Indonesia — Rehabilitating damaged peatlands in Indonesia may be one of the most cost-effective ways to cut emissions of greenhouse gases, said an international NGO.
Wetlands International found that peatlands restoration activities such as blocking drainage canals by establishing dams and reforestation have an initial investment cost of around 15 eurocents ($0.22) for every ton of avoided CO2 emissions. By comparison, carbon credits are presently trading at more than 26 euro ($34) per ton on European exchanges.
“Our restoration projects in both Kalimantan and Sumatra, which included investments in awareness campaigns and providing alternative, sustainable livelihoods, resulted in average costs of 1 euro / ton avoided CO2 in many degraded, logged areas,” said Wetlands International in a statement. “Of course further investments will be needed over-time to maintain the achievements, but these will come with additional income generation for local people. Compared to the value of carbon credits or measures taken in Annex 1 countries to reduce CO2 emissions (several tens of euros per ton CO2); this is extremely cheap.”
The group says it has restored 60,000 hectares of peat swamp in Central Kalimantan, reducing annual emissions of more than 4 million tons of carbon dioxide per year. Wetlands International estimates that there are over one-and-a-half million hectares in Central Kalimantan and another 11.5 million hectares elsewhere in Indonesia that can be restored.

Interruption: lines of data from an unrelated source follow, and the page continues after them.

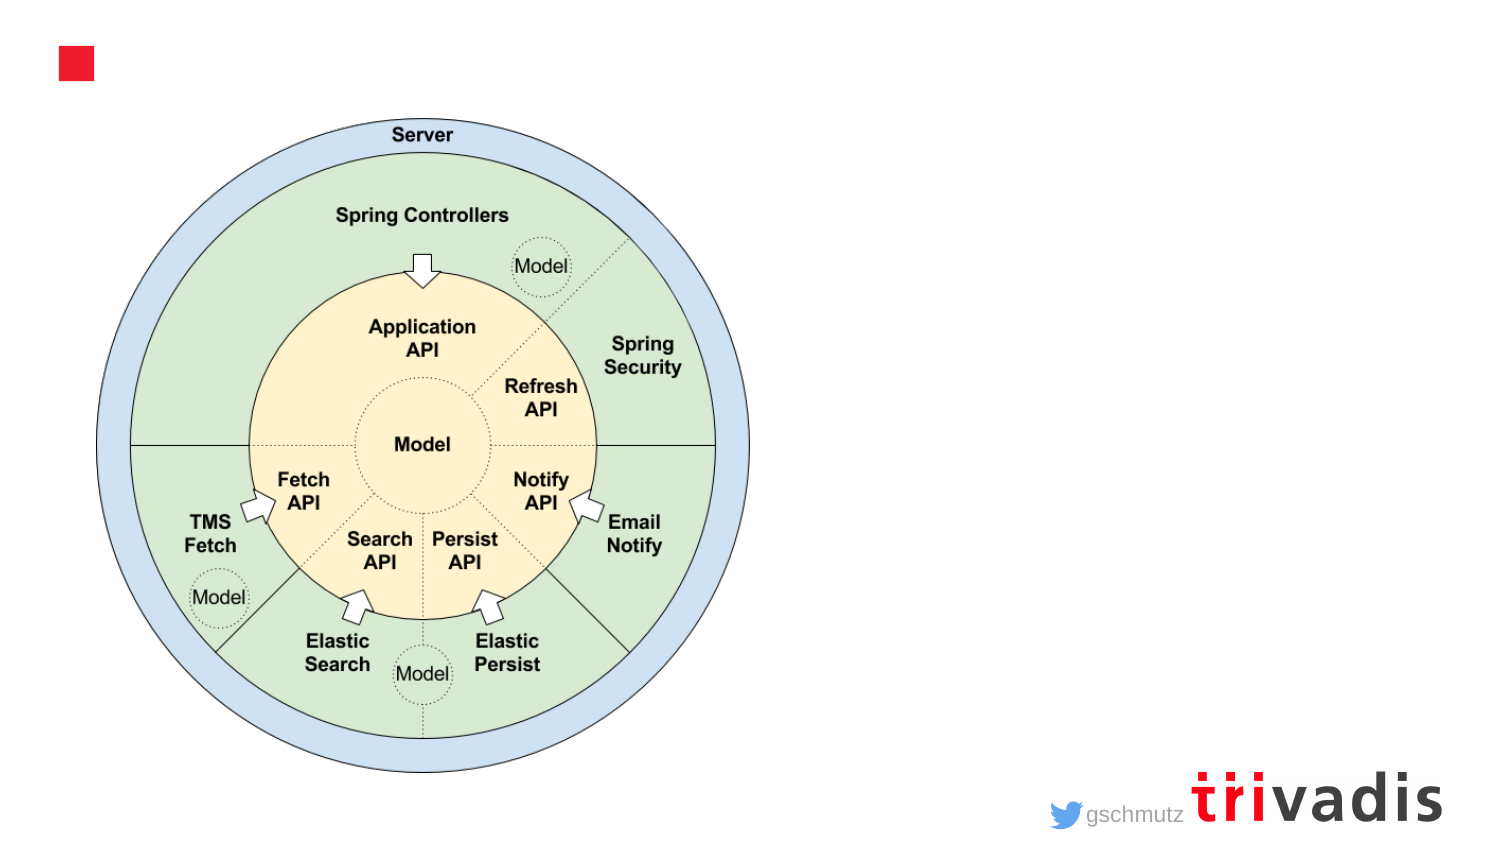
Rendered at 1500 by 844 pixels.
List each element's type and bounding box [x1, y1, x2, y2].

picture [95, 118, 751, 773]
picture [1045, 796, 1089, 834]
picture [1191, 771, 1442, 823]
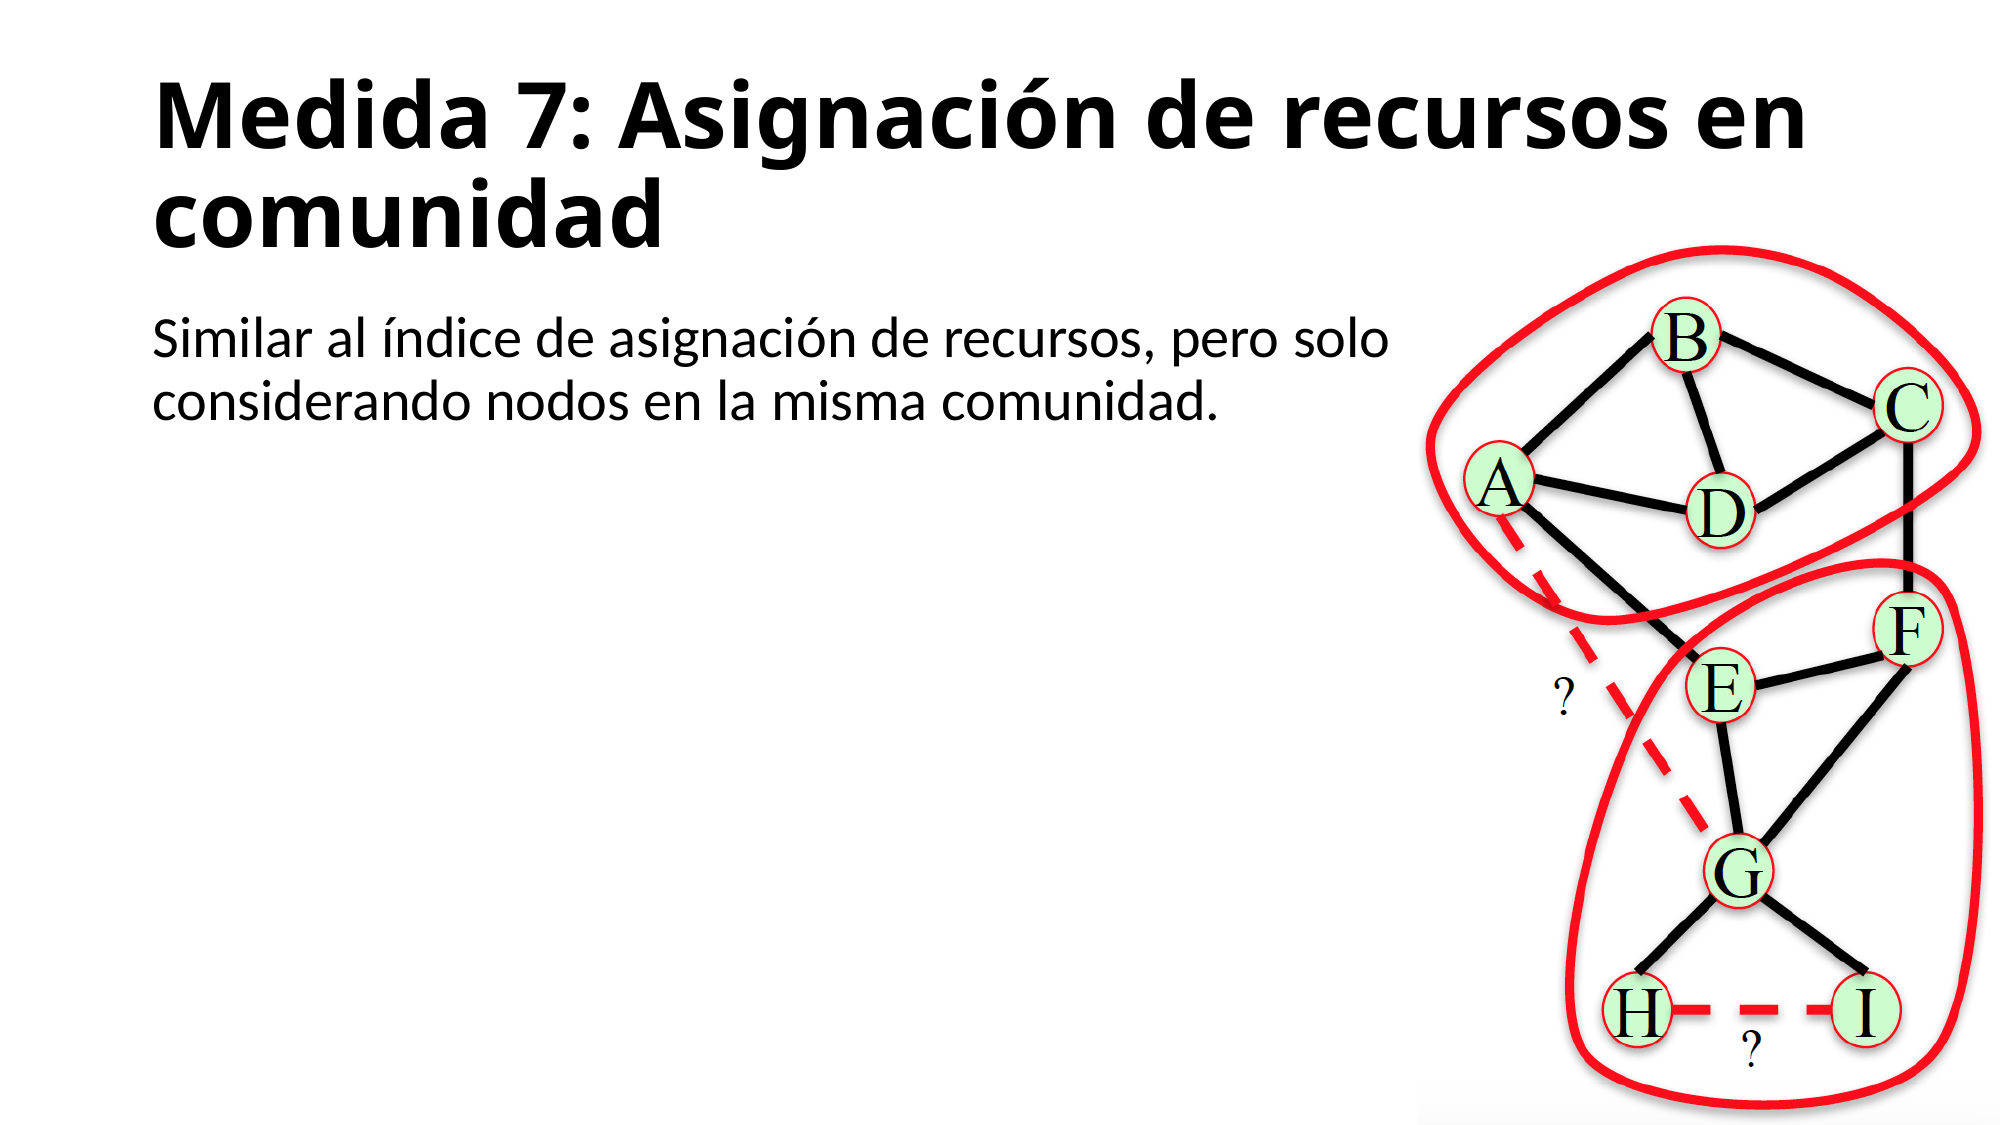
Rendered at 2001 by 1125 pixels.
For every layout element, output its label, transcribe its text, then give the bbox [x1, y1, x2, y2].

picture [1418, 225, 2000, 1125]
title Medida 7: Asignación de recursos en comunidad [137, 59, 1863, 278]
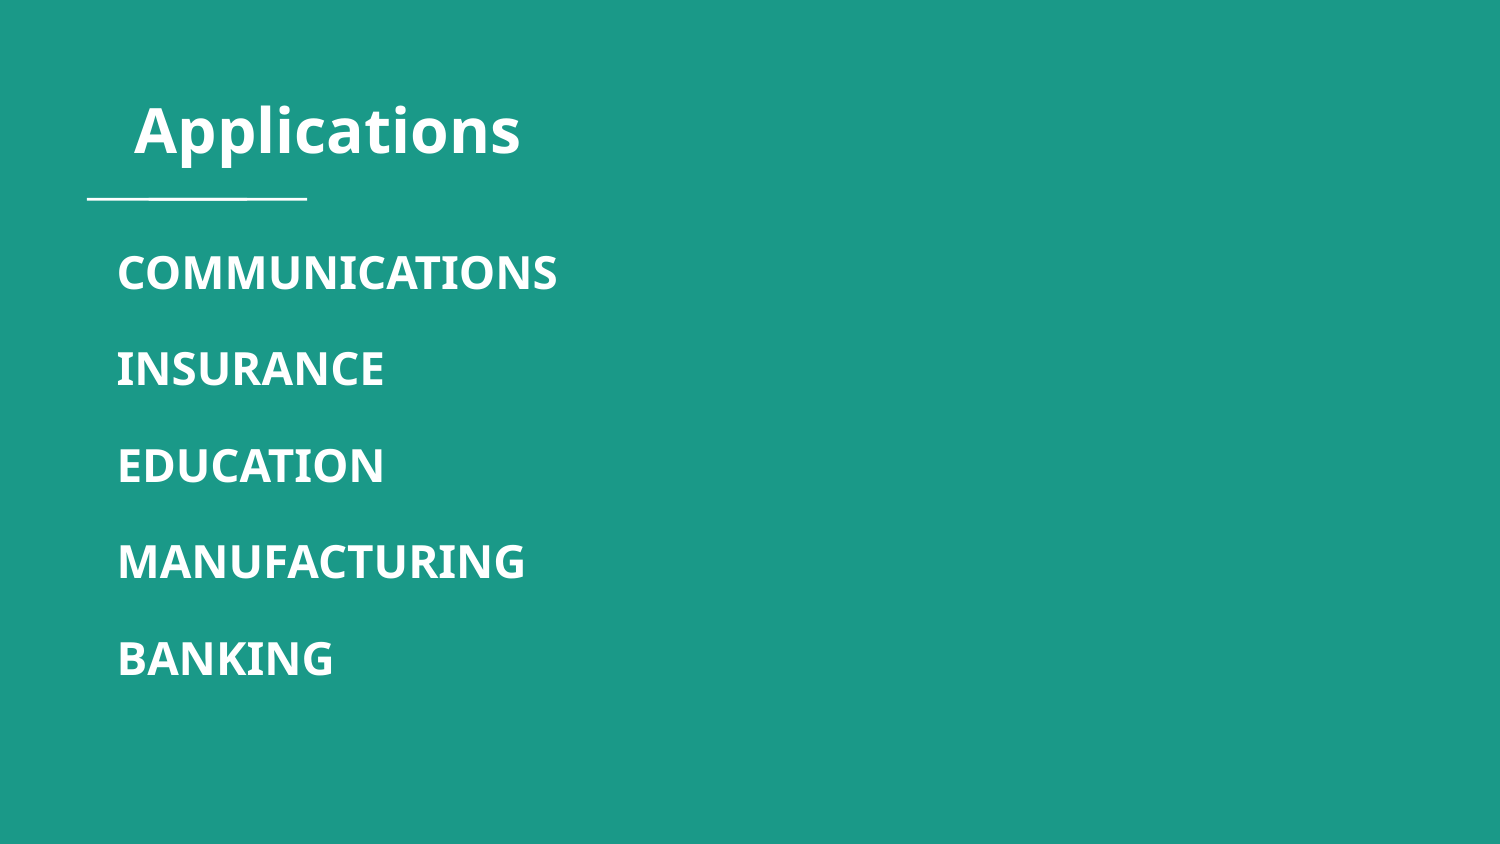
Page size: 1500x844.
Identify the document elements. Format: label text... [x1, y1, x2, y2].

list COMMUNICATIONS INSURANCE EDUCATION MANUFACTURING BANKING [101, 220, 1456, 717]
title Applications [119, 75, 1381, 220]
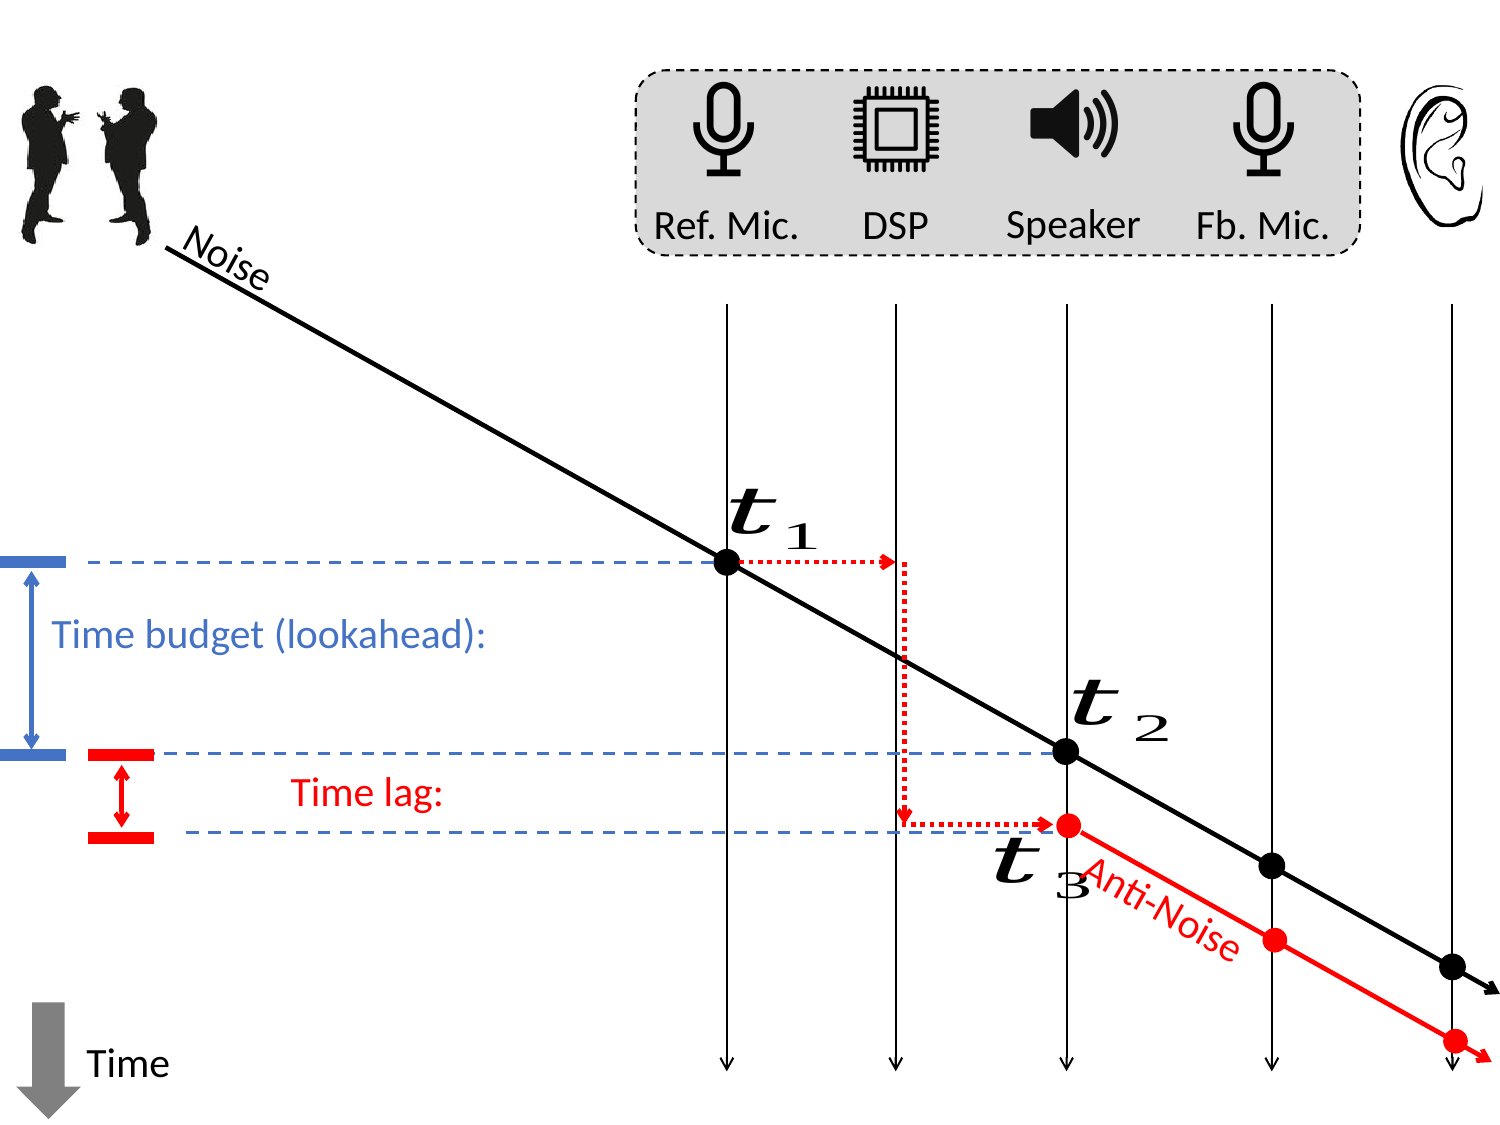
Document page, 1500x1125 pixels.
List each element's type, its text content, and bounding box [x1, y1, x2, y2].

text_box Fb. Mic. [1197, 190, 1387, 247]
picture [16, 82, 179, 248]
text_box [13, 1001, 84, 1121]
text_box Speaker [950, 189, 1197, 247]
text_box [634, 69, 1362, 190]
text_box Ref. Mic. [603, 190, 772, 247]
text_box Time [66, 1027, 209, 1093]
text_box Noise [179, 197, 282, 247]
picture [1383, 81, 1500, 228]
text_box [165, 247, 1500, 994]
picture [1213, 75, 1321, 183]
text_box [1081, 832, 1492, 1062]
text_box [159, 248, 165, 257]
picture [1026, 75, 1121, 170]
text_box DSP [772, 190, 950, 247]
picture [849, 82, 943, 176]
picture [673, 75, 781, 183]
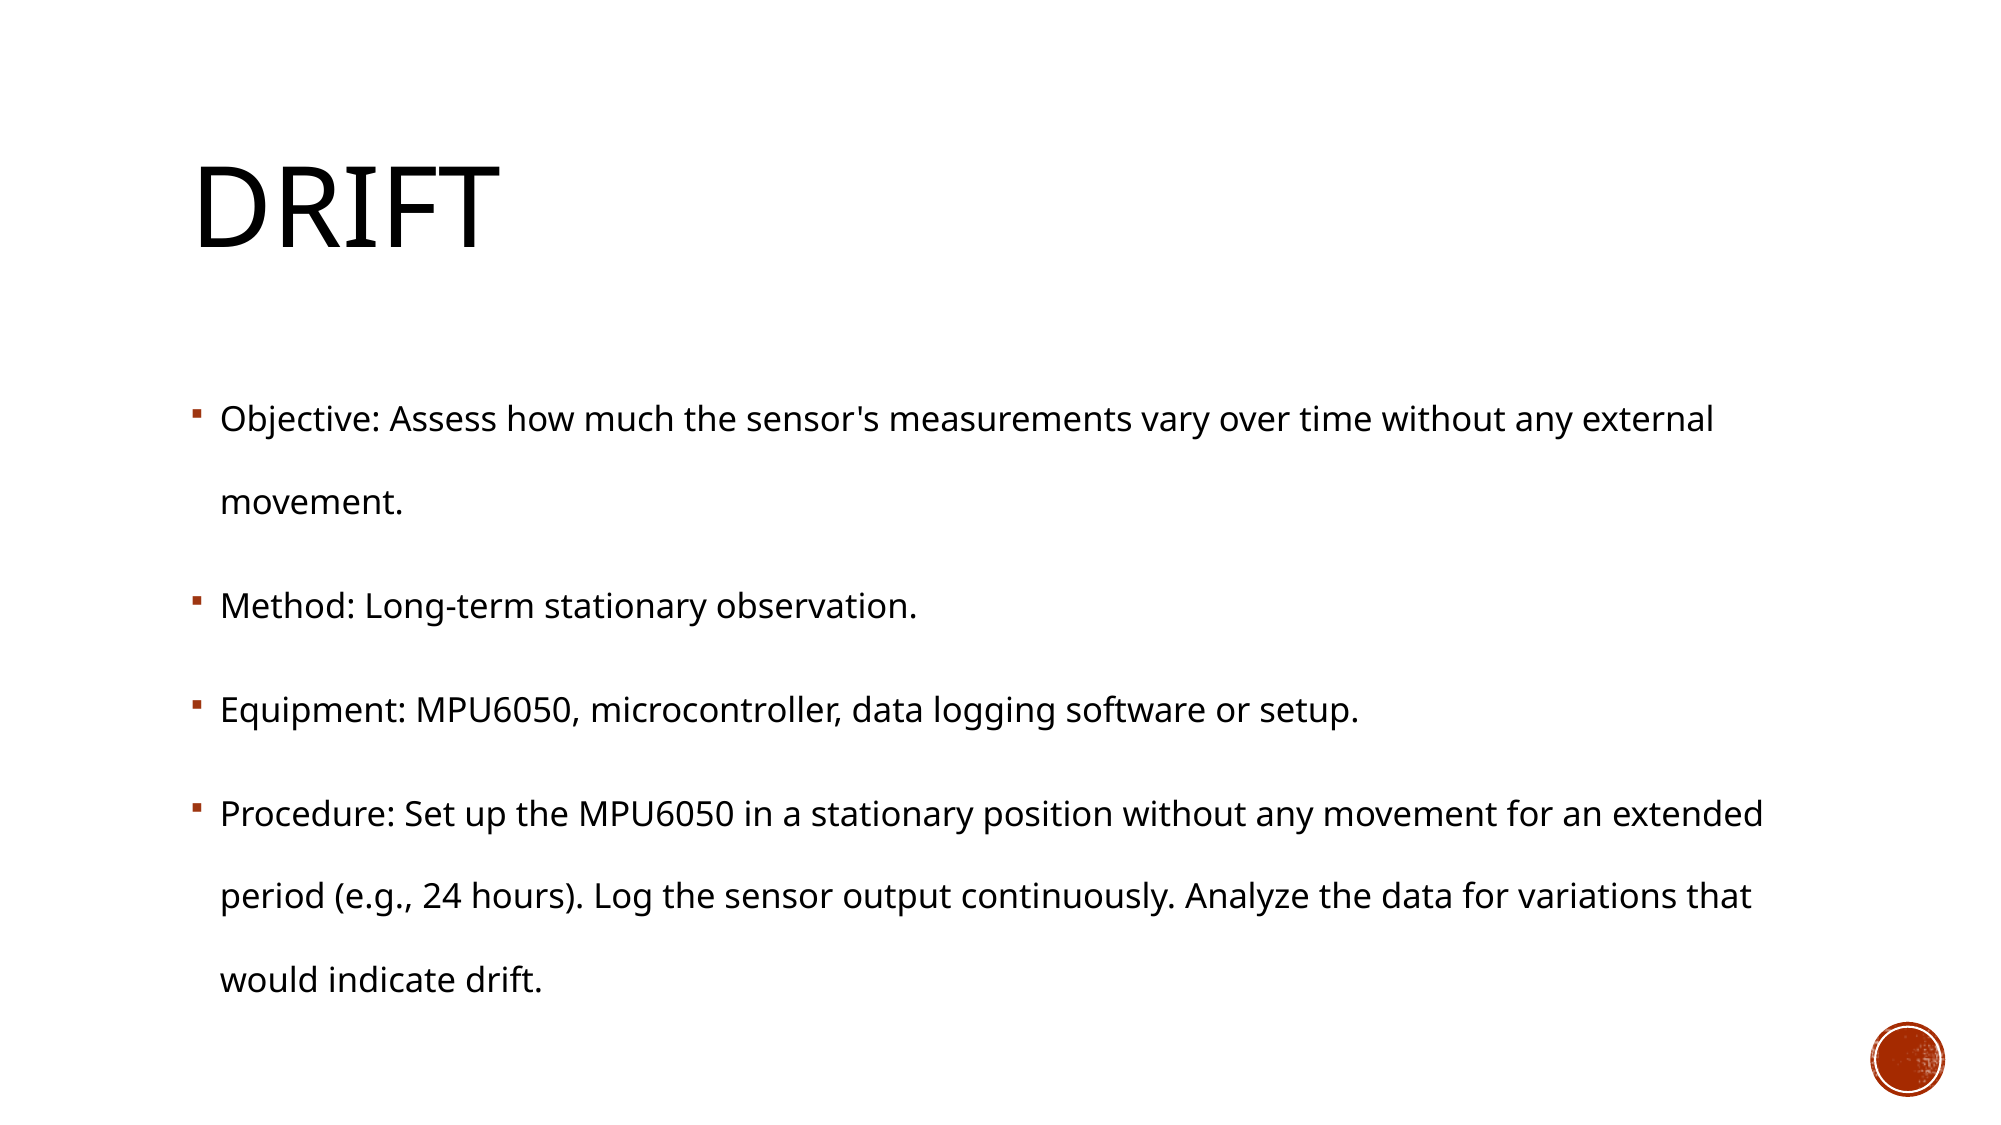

Peatland restoration also reduces the risk of catastrophic peat fires, which can burn for months and release hundreds of millions of tons of CO2.
Wetlands is also reforesting degraded peatlands, resulting in additional carbon sequestration.
“In the Berbak National Park in Jambi, Sumatra, we carried out a similar project,” said Wetlands International. “By supporting community based activities aimed at fire prevention, stopping illegal logging, restoring the hydrology, reforestation and raising awareness, we were able to reduce the annual emissions with 55 tonnes CO2 per hectare, with a total of 2.4 million tonnes CO2 per year in an area of 43,000 ha.”
Overall, Wetlands calculates that peatlands degradation in Indonesia releases some 2 billion tons of carbon dioxide per year, helping make Indonesia the third largest producer of greenhouse gases.